The Deputy Presiding Officer (Ann Jones) took the Chair.

Photo of Vaughan Gething Vaughan Gething Labour 3:29, 21 March 2018

I'll happily deal with that last point first. We expect to improve our ability to plan for the current and future workforce through the creation of Health Education and Improvement Wales—we talked about that previously—and the way in which we're trying to pool the ability to do so between health boards and other organisations like the deanery and others too. That's a positive step forward to having a more strategic approach to planning for our future workforce need. As well as looking at the numbers of staff that we need and in different groups of staff, we of course need to look at the ways in which we expect them to work, and the ways we expect them to be trained to then work within the service of today and the future. That's why the parliamentary review matters so much. We need to have models of care that are attractive for people to work in, and to get us the best prospect of people wanting to come and make their career in Wales. You may say to train here, to live here and to work here, of course. 

Now, I want to go back to your starting points about the pay cap. I've been incredibly disappointed about the way in which Plaid Cymru have been quite happy to give the Tories a free pass on this. The reason why Wales could not move on the pay cap before was because of our budgetary position, because of eight years of austerity. That is the clear and unalloyed truth, and the way in which those matters have been handled here have been very clear. We have always been clear that this was an issue for the United Kingdom Government to raise the pay cap and to fund raising the pay cap from the UK Treasury, as they have done today, at last. But the war of words between us will not stop because, unfortunately, Jeremy Hunt compounded previous statements that are simply not factually true by saying in the House of Commons that the health service in Wales would be £1 billion pounds better off if we had taken decisions as they have done. That is just a straight lie. And if we're going to have a properly informed debate about the future funding of the national health service, then there needs to be a more honest discourse between parliaments and governments, and with the public, and I will not hesitate from calling Jeremy Hunt out for what he is when he makes untrue, and knowingly untrue statements about NHS finance here in Wales. 

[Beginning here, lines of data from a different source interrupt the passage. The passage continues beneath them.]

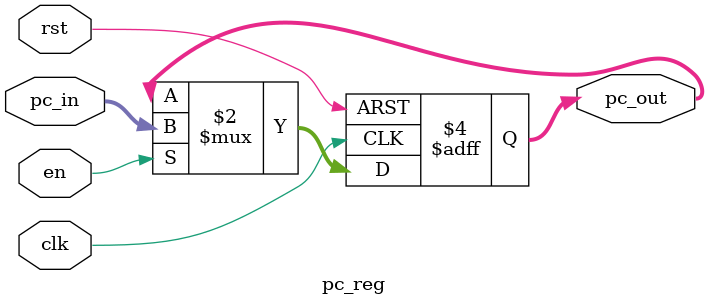
<source format=v>
`timescale 1ns / 1ps


module pc_reg(
    input wire clk, 
    input wire rst, 
    input wire en, 
    input wire [31:0] pc_in, 
    output reg [31:0] pc_out
    );
    
    always @(posedge clk, posedge rst) begin
        if(rst) begin
            pc_out <= 0;
        end
        else if(en) begin
            pc_out <= pc_in;
        end
    end
endmodule

</source>
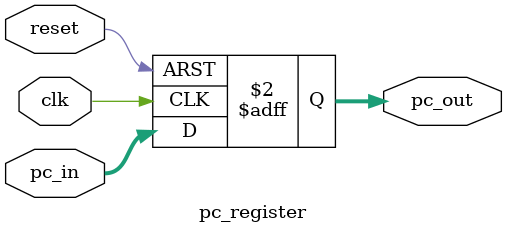
<source format=v>
`timescale 1ns/1ps

module pc_register (
    input clk, // Clock signal
    input reset, // Reset signal
    input [31:0] pc_in, // Input program counter value
    output reg [31:0] pc_out // Output program counter value
);
    always @(posedge clk or posedge reset) begin
        if (reset)
            pc_out <= 32'b0; // Reset case: set program counter to zero
        else
            pc_out <= pc_in; // Normal case: update program counter with input value
    end
endmodule

</source>
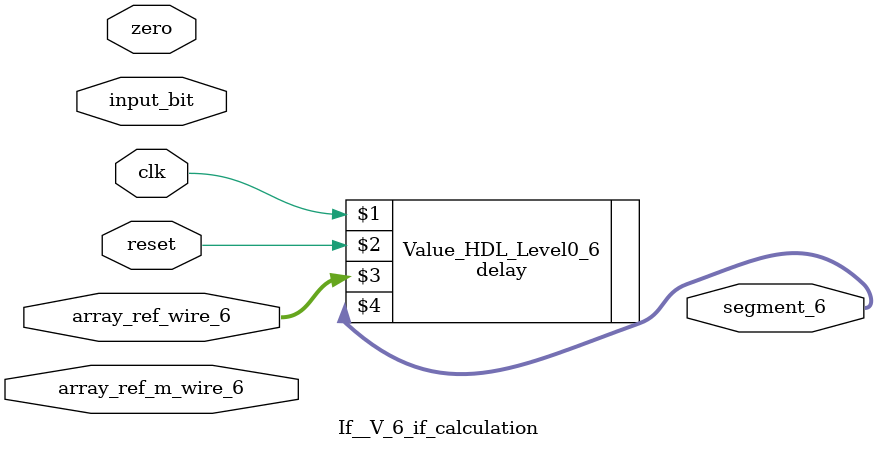
<source format=v>
module If__V_6_if_calculation(input [31:0]input_bit, input [31:0]zero, input [31:0]array_ref_wire_6, input [31:0]array_ref_m_wire_6, output [31:0]segment_6, input clk, input reset);



	//Proceed with segment_6 = delay(array_ref_wire_6) 
	wire [31:0]segment_6;
	delay Value_HDL_Level0_6 ( clk, reset, array_ref_wire_6, segment_6);




endmodule

</source>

Photo of Caroline Jones Caroline Jones UKIP

Diolch, Dirprwy Lywydd. [Interruption.]

Photo of David Melding David Melding Conservative

But calling him a liar is—[Inaudible.] 

Photo of Ann Jones Ann Jones Labour

Excuse me. I have called another speaker. Caroline Jones. 

Photo of Caroline Jones Caroline Jones UKIP

Diolch, Dirprwy Lywydd. Cabinet Secretary, it is past time we lifted the pay cap for NHS staff who work under tremendous pressures, particularly relating to staff shortages. The deal in England covers staff on the Agenda for Change contract, which excludes doctors. So, whilst I welcome the previously announced increase in pay for our GPs, what consideration have you given to increasing the pay of NHS doctors and dentists?

Photo of Vaughan Gething Vaughan Gething Labour 3:32, 21 March 2018

Doctors and dentists are covered by a separate review body process. Agenda for Change staff do not include those particular professionals. We are awaiting advice from the doctors and dentists review body, and we will, of course, report back to this place when we have that advice and a decision for us to make. 

Photo of Ann Jones Ann Jones Labour

Thank you very much, Cabinet Secretary.